Terrance Williams, WR, Dallas Cowboys

Williams had a decent rookie season a year ago, totaling 46 receptions which led to 736 yards and 5 trips to the house. He finished as the 40th-best wideout in fantasy football as a result. He's currently slotted as the eighth pick in Round 7 (81st overall), which is up 11 picks from May 1st.

Williams certainly has a great opportunity playing in a pass offense that has produced good fantasy options such as Dez Bryant and Jason Witten. And he could end up being worth his current cost. However, it's interesting to see him ahead of guys like Reggie Wayne (87th overall) and Dwayne Bowe (108th overall). We have both of those wideouts ranked ahead of Williams.

Pass on him if his stock remains where it is. If he slides back in the draft, the upside is there to get him, as his ceiling as a young wideout is fairly high. Right now, however, we like safer options around his current ADP.

Dropping Like They're Hot

Ben Tate, RB, Cleveland Browns

Many thought that, when Tate signed with the Browns, that he’d be the bell-cow back in Cleveland.

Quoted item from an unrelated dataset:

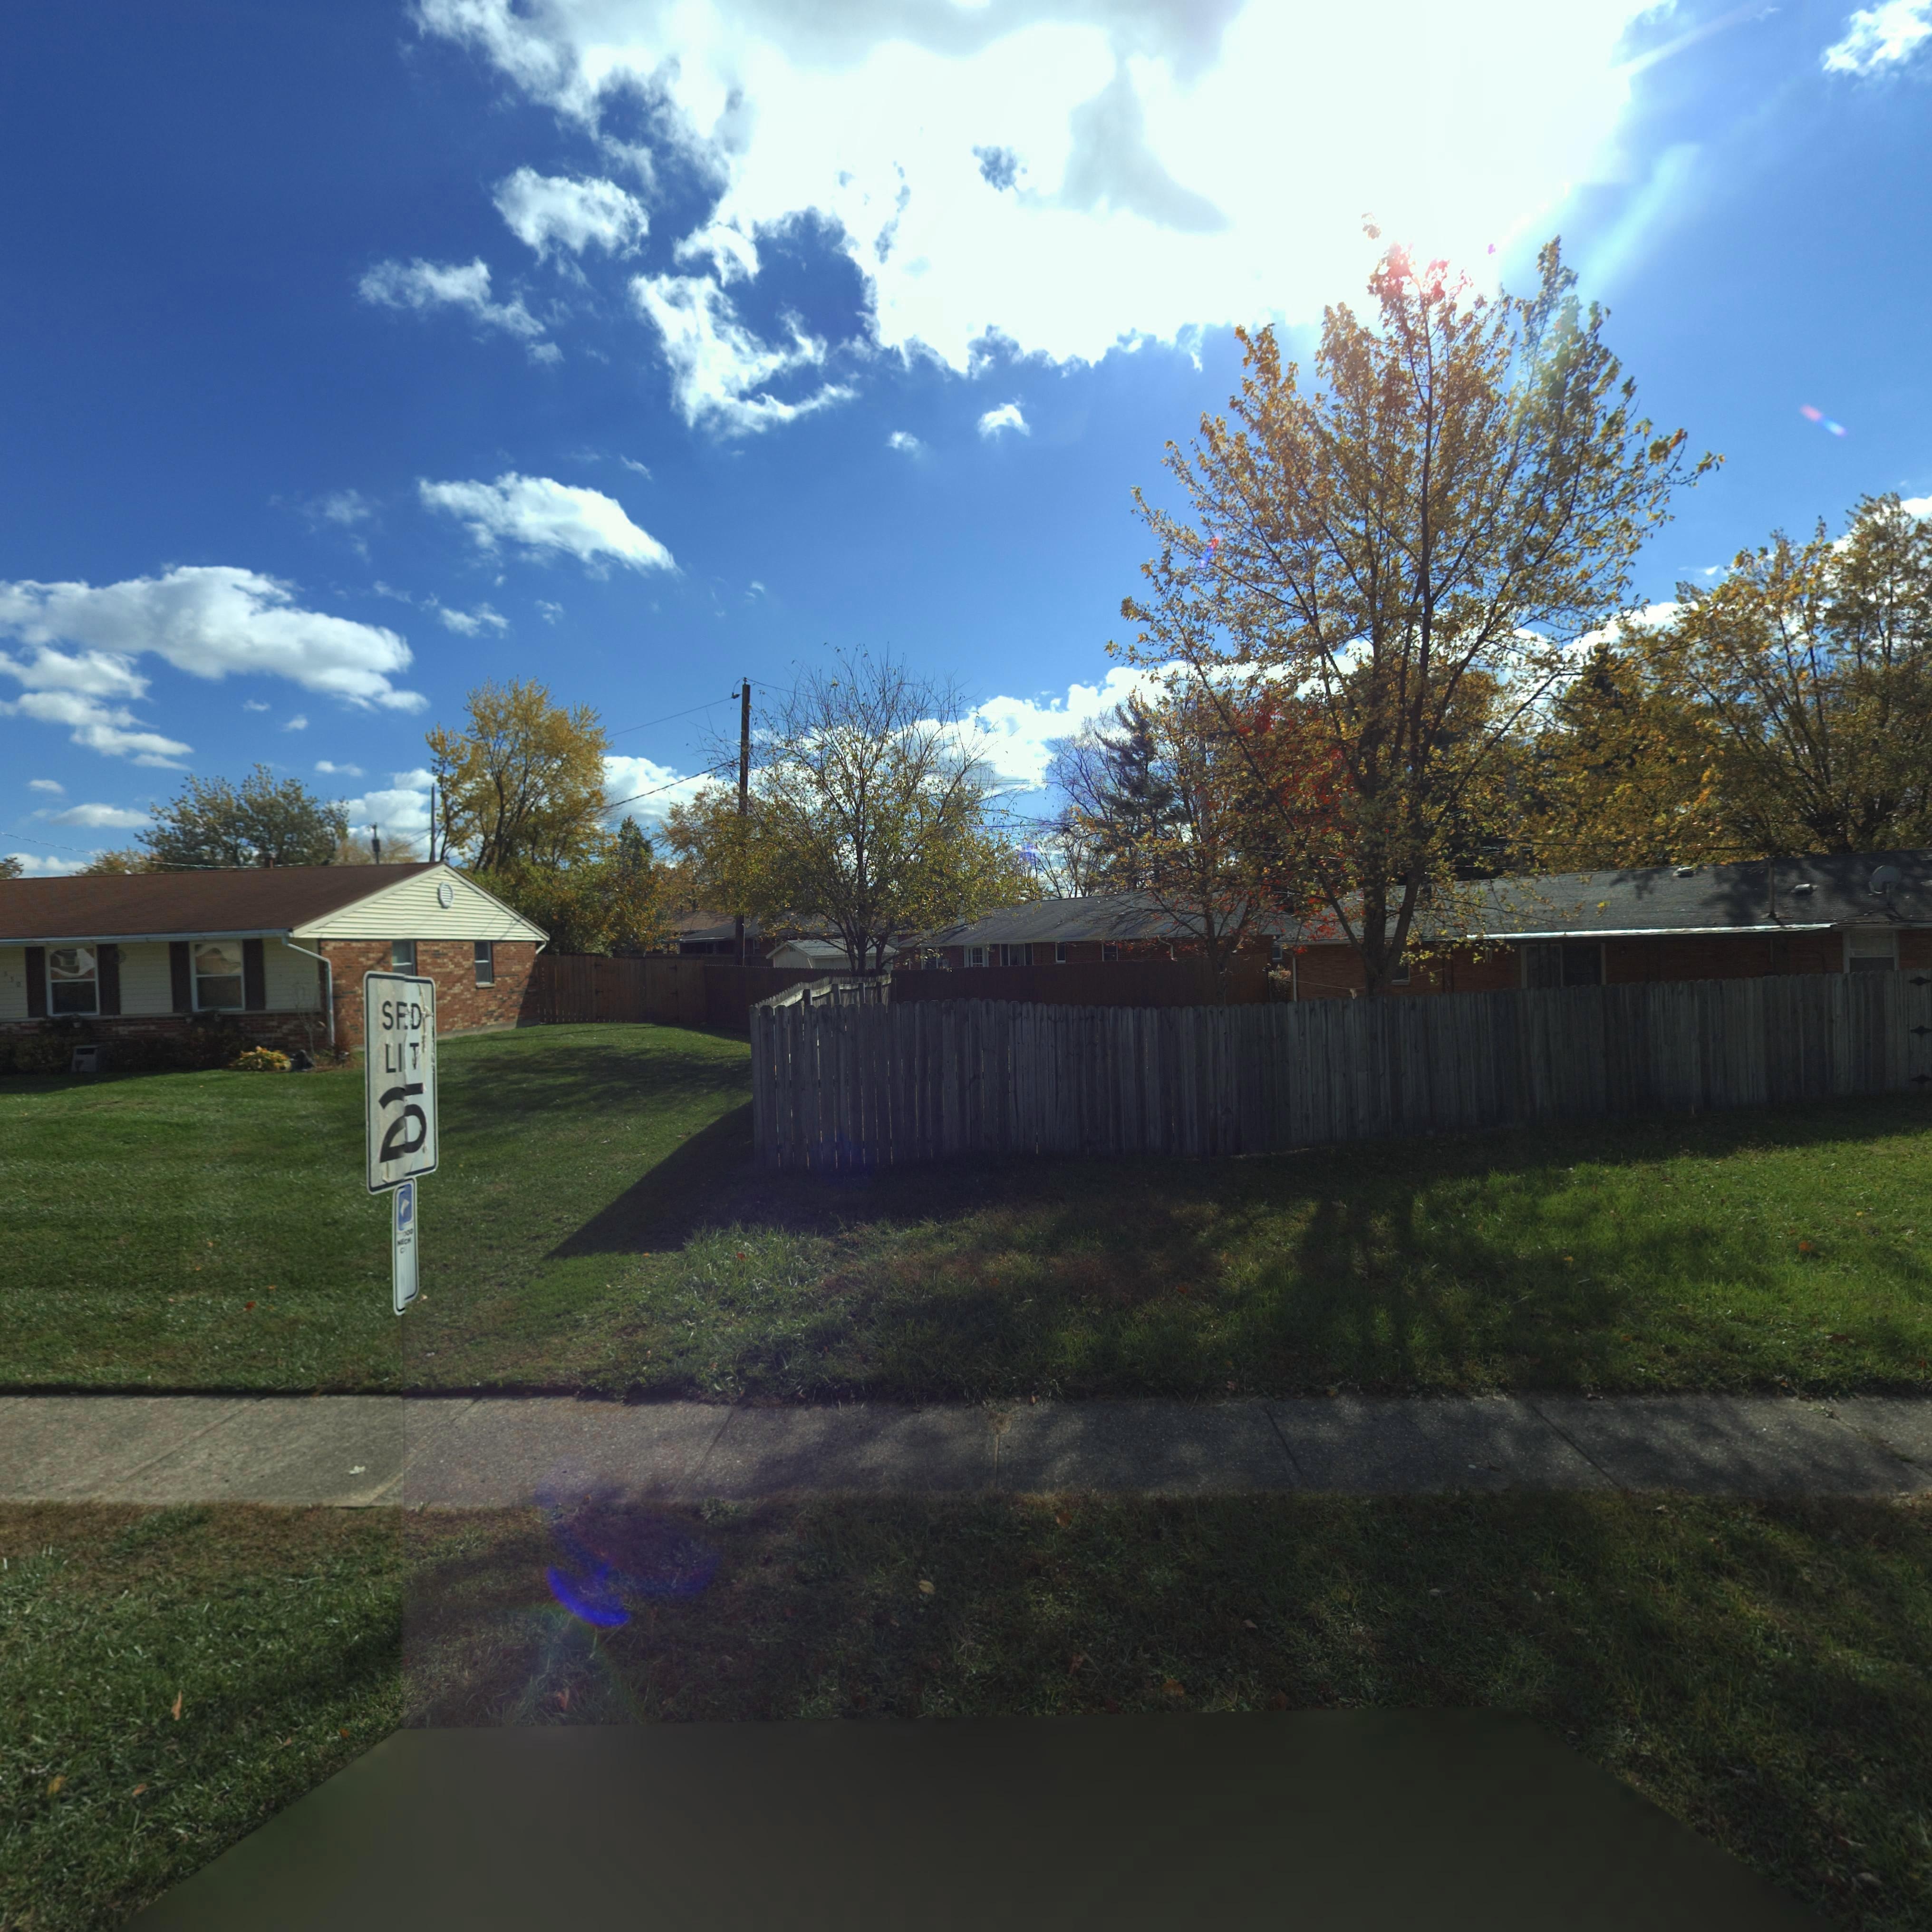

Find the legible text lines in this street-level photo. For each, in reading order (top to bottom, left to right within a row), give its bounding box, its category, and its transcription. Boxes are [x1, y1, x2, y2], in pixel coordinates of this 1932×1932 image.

[2, 969, 21, 988] StreetNumber: 550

After they drafted Terrance West in the third round of the NFL Draft though, the optimism for Tate was shattered.

It seems as though Tate should get a good crack at the starting gig though. The Browns' are now led by former Redskins' offensive coordinator Kyle Shanahan, who produced two straight top 15 running back seasons with Alfred Morris. The approach and scheme fits Tate, too, who's coming from a zone-blocking background in Houston.

Prior to the draft, Tate was being selected at the tail-end of Round 3. Today, he's being drafted at the end of Round 5. His current cost fits much better with where we have him ranked, as the 28th-best running back in fantasy. He's not a bad option if you get him as your third running back.

Aaron Dobson, WR, New England Patriots

Second-year Patriots' receiver, Aaron Dobson, could be the weapon that the Patriots have been lacking. The 6-foot-3, 210-pound receiver has excellent speed, showcased at Marshall's Pro Day when he ran a 4.4 40-yard dash.

He is currently being drafted as the 139th overall player and the 53rd-best wide receiver, behind rookies Kelvin Benjamin and Jordan Matthews. Since the beginning of May, his ADP has actually dropped over a round thanks to these newcomers.

It's great to take second-year, high-upside receivers ahead of the rooks. He didn't overwhelm last year, but he ranked sixth in the entire NFL in Success Rate - the percentage of passes that contribute positively towards a team's NEP - a season ago. He was also the most efficient Patriot wide receiver according to our metrics.

Our own JJ Zachariason pointed out in a column earlier this week that it's truly a crapshoot when trying to find the next big thing at wide receiver late in your draft. Given the offense that Dobson is in and the potential he showed a season ago, there's tremendous upside. At that point in the draft, it's better to ignore the floors of players and go for that upside. Dobson could be your guy, despite our conservative approach with his projection.